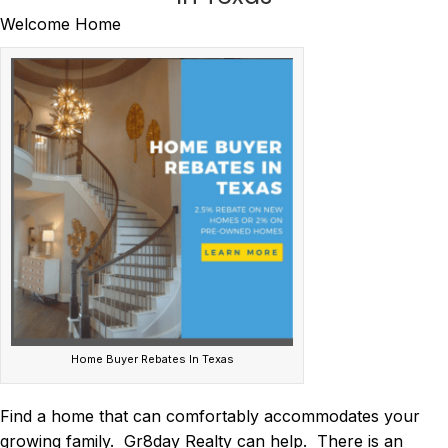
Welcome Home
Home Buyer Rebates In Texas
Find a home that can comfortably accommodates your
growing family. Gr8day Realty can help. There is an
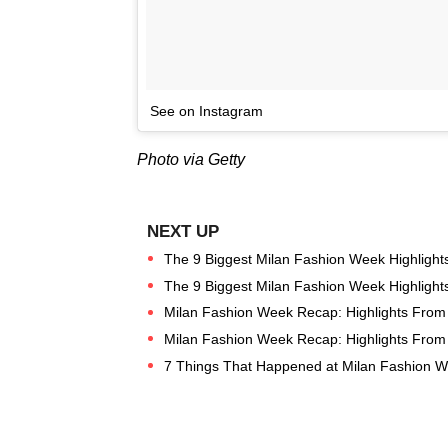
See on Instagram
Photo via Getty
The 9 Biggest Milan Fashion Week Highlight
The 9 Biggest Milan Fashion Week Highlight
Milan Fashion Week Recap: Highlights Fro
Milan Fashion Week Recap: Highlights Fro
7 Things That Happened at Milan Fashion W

--

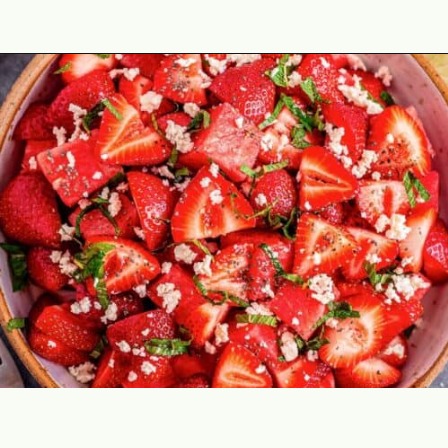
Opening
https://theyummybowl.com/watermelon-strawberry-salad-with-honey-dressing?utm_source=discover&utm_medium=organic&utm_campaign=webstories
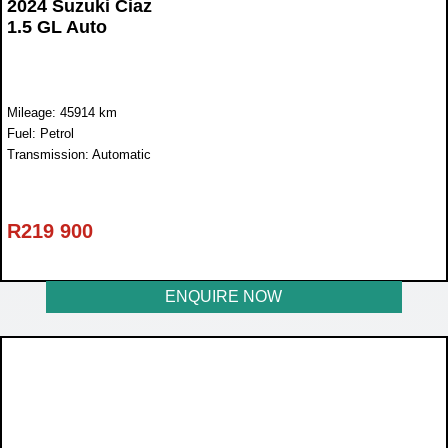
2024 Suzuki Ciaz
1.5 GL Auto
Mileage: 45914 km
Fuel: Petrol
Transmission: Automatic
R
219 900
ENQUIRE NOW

** WHAT IS BEING ASKED **
Reproduce exactly the lines of the data above that run from the line with "Home Buyer Rebates In Texas" down to the line with "7 Things That Happened at Milan Fashion W", both ends included. Pictures do not belong in the copy.

** SOLUTION **
Home Buyer Rebates In Texas
Find a home that can comfortably accommodates your
growing family. Gr8day Realty can help. There is an
See on Instagram
Photo via Getty
The 9 Biggest Milan Fashion Week Highlight
The 9 Biggest Milan Fashion Week Highlight
Milan Fashion Week Recap: Highlights Fro
Milan Fashion Week Recap: Highlights Fro
7 Things That Happened at Milan Fashion W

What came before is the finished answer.